Hillary: Sexism or Self-Sabotage?

There were gender issues at play in Clinton's Presidential run, but they weren't what did her in. Are we finally ready for a postgender conversation about the choices all women have to make?

Hillary Clinton did not hit a glass ceiling. Wealthy and powerful Democrats anointed her as their Presidential nominee years ago. She was lowered from above on a jeweled scaffold, and the rest was supposed to be easy. But in the end, Senator Clinton blamed the failure of her campaign on sexist attitudes and media coverage. Some of her followers are pursuing these charges by calling for media boycotts. Even former President Bill Clinton railed against the sexist disrespect he claimed the media had aimed at his wife (this from the man who had subjected her to marital humiliation on a galactic scale).

Did Hillary Clinton encounter sexism along the way? Yes. Many, if not most, women do. A study published last month in the Journal of Child Development reports that 90% of teenage girls have experienced sexual harassment. Last year, a survey released by the Defense Dept. indicated that 34% of active-duty women in the U.S. armed forces reported having experienced sexual harassment. In 2006, 62% of college women acknowledged having been sexually harassed. A 2004 Harris Poll found that 31% of all female workers had been harassed at work. A recent study of university employees showed that more than 40% of faculty women were sexually harassed, as were a large plurality of women and men among service, clerical, and student employees.

A Stubborn Stain

In 2006, as in 1997, sex discrimination accounted for 30.7% of the total charges brought to the Equal Employment Opportunity Commission. The pay gap between men and women continues to be wide—a 31% difference 10 years after college graduation. Working mothers are frustrated by the lack of opportunities for good part-time jobs, and their families suffer. Studies by the Kaiser Family Foundation, the Commonwealth Fund, the National Women's Business Council, and others have repeatedly shown the disadvantages women face in their access to insurance, credit, and health care. The scarcity of women in public- and private-sector leadership is notorious and shameful. Sexism has remained a stubborn stain, and the collective will to confront it seems to have gone dark in recent years.

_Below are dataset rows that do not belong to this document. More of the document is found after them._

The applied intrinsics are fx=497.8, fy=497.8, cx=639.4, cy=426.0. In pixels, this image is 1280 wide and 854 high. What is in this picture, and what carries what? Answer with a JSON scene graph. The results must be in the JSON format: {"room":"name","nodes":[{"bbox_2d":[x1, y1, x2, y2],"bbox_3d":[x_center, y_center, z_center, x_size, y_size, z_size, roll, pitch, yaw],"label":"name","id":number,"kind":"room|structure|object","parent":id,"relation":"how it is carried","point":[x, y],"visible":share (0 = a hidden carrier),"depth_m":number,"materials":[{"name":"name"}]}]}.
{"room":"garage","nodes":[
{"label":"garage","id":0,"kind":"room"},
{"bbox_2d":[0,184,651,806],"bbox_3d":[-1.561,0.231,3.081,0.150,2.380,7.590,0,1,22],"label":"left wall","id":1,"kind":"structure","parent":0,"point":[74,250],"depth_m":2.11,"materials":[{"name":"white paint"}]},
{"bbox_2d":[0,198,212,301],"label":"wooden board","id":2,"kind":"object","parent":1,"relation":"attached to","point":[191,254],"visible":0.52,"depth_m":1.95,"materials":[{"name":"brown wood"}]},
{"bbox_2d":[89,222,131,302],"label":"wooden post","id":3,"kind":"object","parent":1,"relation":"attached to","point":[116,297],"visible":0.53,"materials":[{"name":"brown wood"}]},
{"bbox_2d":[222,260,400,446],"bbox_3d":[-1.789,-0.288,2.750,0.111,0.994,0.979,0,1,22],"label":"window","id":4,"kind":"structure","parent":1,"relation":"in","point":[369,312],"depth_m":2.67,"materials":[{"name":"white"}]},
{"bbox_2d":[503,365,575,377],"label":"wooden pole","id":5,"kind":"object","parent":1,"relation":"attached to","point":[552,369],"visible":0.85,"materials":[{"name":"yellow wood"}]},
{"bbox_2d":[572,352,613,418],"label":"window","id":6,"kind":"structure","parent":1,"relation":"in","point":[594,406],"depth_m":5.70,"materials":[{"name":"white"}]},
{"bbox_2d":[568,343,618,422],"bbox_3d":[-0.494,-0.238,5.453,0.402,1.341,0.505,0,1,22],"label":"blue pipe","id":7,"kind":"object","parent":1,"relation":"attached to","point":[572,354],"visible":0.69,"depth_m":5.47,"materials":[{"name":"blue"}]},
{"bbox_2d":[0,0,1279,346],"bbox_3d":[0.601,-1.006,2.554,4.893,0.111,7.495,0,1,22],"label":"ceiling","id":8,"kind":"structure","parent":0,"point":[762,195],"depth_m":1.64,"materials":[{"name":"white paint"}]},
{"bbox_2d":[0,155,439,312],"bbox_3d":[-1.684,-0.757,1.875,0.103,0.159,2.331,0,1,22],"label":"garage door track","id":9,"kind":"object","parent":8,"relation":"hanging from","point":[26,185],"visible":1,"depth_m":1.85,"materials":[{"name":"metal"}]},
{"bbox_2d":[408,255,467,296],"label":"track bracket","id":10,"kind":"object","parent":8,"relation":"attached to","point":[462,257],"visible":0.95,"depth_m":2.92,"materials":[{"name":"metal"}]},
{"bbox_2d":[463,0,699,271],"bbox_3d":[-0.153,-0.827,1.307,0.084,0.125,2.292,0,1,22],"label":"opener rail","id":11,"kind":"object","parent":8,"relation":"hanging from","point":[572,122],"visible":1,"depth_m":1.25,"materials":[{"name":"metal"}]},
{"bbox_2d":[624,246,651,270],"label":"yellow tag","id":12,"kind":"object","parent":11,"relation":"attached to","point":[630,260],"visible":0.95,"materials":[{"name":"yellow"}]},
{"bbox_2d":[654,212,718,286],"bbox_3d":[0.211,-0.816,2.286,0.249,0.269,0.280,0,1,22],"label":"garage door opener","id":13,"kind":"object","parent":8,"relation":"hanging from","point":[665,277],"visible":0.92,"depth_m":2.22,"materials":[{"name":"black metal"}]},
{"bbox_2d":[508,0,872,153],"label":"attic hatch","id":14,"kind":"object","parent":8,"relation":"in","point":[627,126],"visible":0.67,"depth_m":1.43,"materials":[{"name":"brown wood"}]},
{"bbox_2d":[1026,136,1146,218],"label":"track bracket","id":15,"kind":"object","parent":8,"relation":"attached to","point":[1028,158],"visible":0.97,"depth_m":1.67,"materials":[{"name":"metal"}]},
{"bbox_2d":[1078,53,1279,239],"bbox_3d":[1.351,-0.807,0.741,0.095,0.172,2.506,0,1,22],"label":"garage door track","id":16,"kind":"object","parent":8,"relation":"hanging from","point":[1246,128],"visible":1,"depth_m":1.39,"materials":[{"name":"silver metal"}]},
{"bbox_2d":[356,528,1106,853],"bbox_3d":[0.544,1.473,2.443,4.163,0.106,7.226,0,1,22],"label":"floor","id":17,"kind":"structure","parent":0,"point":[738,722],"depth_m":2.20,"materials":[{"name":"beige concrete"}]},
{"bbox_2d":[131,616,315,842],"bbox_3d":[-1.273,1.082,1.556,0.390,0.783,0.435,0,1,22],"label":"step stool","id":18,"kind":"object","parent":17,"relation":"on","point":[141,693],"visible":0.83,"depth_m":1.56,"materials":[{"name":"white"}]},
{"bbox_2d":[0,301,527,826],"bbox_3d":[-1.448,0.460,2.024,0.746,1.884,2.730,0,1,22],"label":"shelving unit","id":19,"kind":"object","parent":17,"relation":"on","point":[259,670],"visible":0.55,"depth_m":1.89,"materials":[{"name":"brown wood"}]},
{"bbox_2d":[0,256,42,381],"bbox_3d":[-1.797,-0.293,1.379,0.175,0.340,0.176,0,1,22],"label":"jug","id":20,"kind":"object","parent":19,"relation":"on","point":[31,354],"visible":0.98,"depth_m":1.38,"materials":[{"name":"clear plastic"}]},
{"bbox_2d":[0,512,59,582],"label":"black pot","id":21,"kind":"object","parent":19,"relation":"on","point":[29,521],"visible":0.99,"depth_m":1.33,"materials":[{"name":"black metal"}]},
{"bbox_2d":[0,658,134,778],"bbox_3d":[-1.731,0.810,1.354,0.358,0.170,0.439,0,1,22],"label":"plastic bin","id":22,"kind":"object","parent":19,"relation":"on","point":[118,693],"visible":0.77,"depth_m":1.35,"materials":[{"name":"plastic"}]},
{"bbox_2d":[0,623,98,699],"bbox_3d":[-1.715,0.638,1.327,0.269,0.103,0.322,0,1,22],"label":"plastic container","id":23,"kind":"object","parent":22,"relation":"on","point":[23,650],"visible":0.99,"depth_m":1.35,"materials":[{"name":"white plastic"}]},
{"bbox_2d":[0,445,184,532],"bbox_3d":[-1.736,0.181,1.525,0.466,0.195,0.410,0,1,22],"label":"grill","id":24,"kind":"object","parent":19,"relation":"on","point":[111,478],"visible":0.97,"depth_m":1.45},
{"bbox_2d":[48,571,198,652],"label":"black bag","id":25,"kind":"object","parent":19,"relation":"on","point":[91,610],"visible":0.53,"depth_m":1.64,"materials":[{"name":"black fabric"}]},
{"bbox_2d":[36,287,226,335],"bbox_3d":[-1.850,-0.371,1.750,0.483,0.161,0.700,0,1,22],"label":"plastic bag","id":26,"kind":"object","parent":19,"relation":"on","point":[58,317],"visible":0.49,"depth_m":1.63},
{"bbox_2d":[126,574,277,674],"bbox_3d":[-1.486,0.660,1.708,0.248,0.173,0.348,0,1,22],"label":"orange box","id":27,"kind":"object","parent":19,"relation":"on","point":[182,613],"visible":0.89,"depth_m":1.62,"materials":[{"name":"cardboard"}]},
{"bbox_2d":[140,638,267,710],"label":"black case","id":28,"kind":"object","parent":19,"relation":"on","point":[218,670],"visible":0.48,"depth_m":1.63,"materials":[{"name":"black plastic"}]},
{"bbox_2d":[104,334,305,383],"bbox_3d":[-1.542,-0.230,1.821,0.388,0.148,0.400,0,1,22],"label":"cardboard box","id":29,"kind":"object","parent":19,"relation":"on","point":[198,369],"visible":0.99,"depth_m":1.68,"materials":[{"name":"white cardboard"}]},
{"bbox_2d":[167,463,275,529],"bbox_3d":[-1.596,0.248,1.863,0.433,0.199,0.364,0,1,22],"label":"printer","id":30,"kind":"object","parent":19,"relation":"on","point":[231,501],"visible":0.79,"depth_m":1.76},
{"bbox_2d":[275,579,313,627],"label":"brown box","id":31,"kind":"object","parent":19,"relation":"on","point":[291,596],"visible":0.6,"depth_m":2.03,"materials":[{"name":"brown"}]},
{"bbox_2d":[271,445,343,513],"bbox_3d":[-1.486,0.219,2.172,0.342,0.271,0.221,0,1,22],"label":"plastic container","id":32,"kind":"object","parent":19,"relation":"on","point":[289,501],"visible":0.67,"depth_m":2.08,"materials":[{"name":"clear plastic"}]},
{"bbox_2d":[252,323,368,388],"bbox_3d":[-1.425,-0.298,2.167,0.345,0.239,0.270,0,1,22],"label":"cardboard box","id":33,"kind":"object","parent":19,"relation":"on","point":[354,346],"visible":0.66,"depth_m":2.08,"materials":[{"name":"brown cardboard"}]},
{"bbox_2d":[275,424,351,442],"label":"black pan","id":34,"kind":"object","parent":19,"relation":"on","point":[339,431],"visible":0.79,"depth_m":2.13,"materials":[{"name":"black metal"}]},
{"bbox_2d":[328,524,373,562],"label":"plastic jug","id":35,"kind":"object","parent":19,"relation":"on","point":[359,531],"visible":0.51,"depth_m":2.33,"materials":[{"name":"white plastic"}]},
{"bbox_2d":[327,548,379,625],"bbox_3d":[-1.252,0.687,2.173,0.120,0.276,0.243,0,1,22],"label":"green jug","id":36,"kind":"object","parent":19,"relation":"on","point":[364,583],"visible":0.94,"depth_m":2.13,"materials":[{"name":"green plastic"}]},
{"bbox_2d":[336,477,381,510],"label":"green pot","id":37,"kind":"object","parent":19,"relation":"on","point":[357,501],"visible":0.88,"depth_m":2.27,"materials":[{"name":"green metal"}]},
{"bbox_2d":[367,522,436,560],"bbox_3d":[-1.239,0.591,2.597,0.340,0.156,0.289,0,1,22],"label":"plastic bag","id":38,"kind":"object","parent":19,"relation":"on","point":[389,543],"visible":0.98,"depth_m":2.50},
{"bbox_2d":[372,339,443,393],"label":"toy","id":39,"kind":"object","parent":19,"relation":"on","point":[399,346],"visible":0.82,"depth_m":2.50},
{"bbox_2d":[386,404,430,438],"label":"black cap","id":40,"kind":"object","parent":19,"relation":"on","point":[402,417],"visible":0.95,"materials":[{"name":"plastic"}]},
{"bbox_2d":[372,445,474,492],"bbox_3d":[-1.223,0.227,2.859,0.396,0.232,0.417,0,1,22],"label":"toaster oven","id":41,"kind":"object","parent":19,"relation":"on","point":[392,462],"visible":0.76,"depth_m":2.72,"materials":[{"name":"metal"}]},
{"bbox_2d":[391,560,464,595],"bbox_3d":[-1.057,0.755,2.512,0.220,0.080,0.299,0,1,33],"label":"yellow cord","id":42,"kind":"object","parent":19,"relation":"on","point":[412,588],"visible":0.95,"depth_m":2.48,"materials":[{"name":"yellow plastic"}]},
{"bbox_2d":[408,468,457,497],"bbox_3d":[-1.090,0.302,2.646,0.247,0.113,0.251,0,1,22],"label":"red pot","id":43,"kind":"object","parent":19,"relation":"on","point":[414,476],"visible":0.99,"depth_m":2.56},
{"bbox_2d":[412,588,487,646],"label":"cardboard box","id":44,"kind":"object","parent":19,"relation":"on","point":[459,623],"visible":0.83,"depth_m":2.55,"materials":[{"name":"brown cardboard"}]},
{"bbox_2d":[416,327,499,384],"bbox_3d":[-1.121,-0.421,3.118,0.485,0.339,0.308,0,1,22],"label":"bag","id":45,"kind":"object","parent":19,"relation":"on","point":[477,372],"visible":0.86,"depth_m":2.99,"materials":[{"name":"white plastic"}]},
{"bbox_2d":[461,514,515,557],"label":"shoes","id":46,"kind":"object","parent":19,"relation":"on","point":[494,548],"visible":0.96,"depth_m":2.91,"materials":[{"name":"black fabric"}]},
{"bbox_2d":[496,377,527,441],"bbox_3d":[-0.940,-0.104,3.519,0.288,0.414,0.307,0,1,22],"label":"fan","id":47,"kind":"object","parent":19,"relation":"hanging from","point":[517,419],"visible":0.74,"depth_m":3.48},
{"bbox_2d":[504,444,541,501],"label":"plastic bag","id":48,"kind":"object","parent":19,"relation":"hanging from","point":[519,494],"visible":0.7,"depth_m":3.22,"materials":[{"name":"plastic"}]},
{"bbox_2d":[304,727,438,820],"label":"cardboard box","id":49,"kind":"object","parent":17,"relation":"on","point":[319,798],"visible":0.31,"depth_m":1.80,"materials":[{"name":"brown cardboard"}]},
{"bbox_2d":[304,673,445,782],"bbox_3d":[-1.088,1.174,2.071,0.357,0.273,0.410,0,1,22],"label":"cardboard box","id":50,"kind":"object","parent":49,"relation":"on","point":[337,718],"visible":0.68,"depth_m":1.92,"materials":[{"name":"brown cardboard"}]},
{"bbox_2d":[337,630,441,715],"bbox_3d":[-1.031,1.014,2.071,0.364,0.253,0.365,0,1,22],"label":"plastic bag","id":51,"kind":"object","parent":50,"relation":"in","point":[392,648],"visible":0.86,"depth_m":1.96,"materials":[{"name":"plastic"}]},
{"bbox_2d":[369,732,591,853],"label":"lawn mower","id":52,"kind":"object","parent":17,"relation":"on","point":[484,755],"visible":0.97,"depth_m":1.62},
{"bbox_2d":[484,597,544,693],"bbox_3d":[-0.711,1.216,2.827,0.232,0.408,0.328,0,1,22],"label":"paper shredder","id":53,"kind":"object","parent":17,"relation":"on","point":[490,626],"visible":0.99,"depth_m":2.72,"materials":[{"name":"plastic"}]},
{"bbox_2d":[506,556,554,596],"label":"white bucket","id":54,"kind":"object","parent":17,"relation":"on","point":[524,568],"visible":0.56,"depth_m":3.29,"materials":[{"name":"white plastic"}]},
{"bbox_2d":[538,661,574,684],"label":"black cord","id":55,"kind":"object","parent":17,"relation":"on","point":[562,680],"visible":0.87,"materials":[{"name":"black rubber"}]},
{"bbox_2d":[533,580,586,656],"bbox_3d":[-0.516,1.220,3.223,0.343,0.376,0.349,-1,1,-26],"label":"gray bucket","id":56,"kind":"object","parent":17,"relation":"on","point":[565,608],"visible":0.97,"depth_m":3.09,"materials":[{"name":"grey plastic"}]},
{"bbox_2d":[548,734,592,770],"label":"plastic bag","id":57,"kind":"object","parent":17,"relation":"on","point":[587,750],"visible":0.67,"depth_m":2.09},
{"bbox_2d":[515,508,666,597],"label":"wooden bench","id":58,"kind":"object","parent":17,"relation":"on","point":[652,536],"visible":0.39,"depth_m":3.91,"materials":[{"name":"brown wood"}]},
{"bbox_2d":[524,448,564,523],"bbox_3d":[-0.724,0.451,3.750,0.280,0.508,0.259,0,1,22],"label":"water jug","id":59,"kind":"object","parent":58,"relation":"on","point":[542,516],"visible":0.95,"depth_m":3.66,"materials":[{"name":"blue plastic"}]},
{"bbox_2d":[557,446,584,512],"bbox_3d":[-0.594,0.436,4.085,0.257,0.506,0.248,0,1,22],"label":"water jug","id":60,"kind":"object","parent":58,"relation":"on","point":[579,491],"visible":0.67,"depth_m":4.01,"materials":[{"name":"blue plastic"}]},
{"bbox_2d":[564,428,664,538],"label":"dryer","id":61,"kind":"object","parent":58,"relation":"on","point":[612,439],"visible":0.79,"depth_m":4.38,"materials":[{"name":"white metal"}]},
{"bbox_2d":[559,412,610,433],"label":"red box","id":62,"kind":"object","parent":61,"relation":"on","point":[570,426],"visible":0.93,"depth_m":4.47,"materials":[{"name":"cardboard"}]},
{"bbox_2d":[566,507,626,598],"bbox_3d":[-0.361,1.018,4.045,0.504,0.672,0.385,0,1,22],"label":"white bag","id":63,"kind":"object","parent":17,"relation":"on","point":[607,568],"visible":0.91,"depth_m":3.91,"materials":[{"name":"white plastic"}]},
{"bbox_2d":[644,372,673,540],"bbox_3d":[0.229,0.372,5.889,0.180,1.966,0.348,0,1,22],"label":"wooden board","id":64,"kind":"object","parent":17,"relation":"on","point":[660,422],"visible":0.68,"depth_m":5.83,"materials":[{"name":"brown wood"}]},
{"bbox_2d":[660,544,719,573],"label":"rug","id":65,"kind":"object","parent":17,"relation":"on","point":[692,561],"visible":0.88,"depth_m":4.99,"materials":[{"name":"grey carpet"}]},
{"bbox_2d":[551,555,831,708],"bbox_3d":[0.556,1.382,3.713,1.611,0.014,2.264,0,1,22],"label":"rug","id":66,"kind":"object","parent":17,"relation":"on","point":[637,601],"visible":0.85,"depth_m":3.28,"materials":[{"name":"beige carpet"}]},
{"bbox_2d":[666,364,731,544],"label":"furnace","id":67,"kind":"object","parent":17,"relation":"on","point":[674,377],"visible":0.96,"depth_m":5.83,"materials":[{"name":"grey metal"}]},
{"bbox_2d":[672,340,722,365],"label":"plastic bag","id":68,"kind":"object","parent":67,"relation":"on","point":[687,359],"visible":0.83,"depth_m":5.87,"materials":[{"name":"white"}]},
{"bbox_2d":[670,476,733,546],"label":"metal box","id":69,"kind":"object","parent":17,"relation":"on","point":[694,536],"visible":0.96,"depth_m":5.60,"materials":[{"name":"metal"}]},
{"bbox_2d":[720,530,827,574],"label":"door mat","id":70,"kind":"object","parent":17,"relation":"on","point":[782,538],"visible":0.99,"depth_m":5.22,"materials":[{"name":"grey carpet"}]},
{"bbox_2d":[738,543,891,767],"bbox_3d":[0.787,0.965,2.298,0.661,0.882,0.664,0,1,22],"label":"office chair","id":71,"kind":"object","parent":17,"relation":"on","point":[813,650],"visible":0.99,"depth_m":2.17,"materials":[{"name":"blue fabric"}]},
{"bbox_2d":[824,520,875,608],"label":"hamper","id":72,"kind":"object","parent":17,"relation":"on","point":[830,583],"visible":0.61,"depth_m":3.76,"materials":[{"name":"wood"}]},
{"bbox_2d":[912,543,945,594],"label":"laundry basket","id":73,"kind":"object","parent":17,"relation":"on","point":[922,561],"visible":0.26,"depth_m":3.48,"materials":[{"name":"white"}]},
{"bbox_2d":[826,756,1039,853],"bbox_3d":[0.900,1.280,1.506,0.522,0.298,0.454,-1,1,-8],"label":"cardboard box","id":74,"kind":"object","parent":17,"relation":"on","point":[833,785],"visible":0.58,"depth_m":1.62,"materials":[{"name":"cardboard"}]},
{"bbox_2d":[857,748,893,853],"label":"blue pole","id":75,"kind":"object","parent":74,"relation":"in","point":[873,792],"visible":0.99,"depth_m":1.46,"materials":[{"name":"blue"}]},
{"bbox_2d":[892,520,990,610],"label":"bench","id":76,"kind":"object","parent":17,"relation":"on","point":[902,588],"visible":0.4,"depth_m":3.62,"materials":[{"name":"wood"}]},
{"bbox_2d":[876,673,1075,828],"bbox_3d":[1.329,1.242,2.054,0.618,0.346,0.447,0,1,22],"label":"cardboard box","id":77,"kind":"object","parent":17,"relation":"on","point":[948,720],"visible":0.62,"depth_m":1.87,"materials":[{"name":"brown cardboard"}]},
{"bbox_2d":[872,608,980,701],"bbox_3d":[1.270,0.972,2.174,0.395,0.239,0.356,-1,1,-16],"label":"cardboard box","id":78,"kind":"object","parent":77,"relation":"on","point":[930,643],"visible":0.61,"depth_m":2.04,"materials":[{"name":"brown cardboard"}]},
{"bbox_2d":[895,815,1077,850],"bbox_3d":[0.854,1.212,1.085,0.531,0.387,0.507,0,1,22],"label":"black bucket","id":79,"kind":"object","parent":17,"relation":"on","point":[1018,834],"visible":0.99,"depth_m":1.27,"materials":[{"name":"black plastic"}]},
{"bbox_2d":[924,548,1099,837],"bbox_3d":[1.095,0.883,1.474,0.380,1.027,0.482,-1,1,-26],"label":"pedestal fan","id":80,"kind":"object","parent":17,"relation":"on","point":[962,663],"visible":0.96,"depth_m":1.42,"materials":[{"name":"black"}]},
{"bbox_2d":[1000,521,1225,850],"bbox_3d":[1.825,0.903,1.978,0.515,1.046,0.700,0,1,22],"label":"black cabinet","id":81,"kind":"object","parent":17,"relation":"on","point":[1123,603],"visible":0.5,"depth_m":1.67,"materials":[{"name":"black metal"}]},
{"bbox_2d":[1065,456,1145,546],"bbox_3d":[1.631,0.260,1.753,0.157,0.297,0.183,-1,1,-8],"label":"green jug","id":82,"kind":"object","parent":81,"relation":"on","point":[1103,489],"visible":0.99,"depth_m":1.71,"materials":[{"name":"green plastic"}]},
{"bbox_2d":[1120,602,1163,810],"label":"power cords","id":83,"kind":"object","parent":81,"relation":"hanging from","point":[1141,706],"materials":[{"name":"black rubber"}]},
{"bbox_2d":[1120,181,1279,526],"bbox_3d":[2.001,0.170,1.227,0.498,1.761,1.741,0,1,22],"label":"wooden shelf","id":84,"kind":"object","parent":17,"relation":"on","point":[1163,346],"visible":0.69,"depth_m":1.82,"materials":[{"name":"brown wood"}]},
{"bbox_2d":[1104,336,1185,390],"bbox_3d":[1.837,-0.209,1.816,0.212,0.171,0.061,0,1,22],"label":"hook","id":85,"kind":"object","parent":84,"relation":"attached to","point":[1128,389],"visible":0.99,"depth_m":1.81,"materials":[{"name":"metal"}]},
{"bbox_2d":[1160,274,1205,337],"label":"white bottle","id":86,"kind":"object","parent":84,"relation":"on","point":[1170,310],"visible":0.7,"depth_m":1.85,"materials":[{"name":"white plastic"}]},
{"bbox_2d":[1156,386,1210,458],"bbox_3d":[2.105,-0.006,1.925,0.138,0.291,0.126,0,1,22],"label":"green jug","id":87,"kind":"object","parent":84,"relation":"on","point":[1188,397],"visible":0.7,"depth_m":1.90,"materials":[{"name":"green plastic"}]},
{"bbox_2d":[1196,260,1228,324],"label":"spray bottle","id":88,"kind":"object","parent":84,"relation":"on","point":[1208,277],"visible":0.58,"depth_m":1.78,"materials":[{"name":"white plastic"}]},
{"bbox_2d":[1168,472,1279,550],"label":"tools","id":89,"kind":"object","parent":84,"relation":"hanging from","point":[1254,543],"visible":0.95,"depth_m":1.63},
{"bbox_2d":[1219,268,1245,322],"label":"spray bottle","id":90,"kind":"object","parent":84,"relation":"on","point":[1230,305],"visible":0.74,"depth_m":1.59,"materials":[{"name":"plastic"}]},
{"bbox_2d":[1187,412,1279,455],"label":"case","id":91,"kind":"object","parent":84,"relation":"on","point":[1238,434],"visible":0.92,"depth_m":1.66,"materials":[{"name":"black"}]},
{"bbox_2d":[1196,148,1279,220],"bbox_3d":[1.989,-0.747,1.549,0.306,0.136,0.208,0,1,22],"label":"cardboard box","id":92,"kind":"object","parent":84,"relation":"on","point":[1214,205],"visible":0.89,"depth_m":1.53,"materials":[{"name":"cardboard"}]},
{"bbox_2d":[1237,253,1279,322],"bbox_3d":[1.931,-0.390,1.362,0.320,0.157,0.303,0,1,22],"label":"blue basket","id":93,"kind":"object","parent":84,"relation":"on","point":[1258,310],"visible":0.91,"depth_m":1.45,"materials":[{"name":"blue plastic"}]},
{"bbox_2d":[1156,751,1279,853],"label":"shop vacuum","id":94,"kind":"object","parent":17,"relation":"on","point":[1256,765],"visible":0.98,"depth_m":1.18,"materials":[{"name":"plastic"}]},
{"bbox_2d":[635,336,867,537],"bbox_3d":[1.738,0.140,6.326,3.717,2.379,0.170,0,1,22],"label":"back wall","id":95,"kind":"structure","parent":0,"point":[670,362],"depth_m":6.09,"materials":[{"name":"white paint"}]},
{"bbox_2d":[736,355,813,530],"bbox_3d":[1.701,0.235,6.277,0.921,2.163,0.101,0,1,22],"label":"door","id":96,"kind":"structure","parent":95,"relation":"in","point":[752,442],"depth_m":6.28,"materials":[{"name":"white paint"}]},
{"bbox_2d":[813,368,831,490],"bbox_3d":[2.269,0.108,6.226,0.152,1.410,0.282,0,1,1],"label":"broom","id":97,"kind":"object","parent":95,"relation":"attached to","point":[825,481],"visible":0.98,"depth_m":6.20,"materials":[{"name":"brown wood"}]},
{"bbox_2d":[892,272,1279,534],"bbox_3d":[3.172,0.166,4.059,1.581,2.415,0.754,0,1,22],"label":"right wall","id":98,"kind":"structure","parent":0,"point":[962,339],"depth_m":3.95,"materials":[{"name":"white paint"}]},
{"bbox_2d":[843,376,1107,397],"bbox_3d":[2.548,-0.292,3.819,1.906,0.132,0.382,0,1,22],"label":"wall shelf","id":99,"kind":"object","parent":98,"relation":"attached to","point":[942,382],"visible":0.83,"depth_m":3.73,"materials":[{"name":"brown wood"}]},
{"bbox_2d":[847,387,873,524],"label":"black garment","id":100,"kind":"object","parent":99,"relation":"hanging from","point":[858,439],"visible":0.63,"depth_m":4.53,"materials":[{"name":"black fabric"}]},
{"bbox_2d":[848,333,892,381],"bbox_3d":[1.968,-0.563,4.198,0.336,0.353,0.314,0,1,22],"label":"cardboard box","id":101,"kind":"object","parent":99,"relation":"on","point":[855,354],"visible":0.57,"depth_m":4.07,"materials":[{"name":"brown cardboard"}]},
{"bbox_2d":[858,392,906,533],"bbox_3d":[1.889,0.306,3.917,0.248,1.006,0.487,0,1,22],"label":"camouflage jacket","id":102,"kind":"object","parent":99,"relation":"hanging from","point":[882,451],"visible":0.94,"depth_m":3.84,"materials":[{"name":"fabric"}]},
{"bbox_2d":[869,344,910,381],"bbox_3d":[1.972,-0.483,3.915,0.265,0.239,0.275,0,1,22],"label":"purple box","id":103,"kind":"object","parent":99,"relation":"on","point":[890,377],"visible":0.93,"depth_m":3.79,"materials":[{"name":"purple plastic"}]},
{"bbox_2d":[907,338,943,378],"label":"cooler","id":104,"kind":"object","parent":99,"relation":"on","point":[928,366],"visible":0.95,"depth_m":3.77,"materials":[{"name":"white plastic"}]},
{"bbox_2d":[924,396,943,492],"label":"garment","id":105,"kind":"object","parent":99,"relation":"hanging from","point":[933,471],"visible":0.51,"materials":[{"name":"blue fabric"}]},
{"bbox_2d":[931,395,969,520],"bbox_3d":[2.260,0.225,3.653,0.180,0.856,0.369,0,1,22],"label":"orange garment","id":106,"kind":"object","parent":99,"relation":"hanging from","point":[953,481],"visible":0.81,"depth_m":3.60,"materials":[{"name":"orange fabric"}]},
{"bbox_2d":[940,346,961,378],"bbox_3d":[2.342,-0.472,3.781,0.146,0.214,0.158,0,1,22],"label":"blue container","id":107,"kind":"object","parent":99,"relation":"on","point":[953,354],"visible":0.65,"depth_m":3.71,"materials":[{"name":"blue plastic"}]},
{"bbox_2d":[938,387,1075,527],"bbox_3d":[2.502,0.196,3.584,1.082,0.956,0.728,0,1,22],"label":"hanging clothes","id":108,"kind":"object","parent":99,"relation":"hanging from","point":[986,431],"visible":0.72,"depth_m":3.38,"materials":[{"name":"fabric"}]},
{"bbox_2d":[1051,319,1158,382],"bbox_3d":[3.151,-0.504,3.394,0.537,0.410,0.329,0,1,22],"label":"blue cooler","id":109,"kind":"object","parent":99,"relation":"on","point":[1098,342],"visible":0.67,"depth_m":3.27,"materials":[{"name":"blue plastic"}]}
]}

But was it sexism that brought Senator Clinton down? Or was her campaign torpedoed by the choices she made in response to the inevitable challenges raised by gender and sexism? Clinton's tortuous journey from self-proclaimed next commander-in-chief to self-professed victim of the glass ceiling reflects the many choices that women encounter daily: Do we confine ourselves to the stereotypes of our sex? Do we adapt to a man's world by making ourselves more masculine? Or do we take a leap of faith along a less well defined "postgender" path, finding new ways to inhabit old roles and moving beyond the stereotypes of both sexes?

These were tough calls when I boarded this train 30 years ago, and as Senator Clinton has shown, they are no easier today. Her choices over the past months have prompted me to consider my own choices over the past decades and reflect on what I learned.

Navigating Without Maps

I think of my generation—women who entered the workforce in the late 1970s and early '80s—as "the bodies over the barbed wire." Many of us were the first to cross the threshold. Then we were the only woman in the room. We were on our own, traveling an unforgiving frontier, when Mrs. Clinton was cocooned in her First Lady status in Arkansas then Washington, or quietly attending Wal-Mart (WMT) board meetings while that company racked up one of the worst sex discrimination records in U.S. corporate history. There were few options in those days for confronting sexism. There was no one to tell; no precedent to guide us. Most of us chose to march into the headwinds and do our jobs well.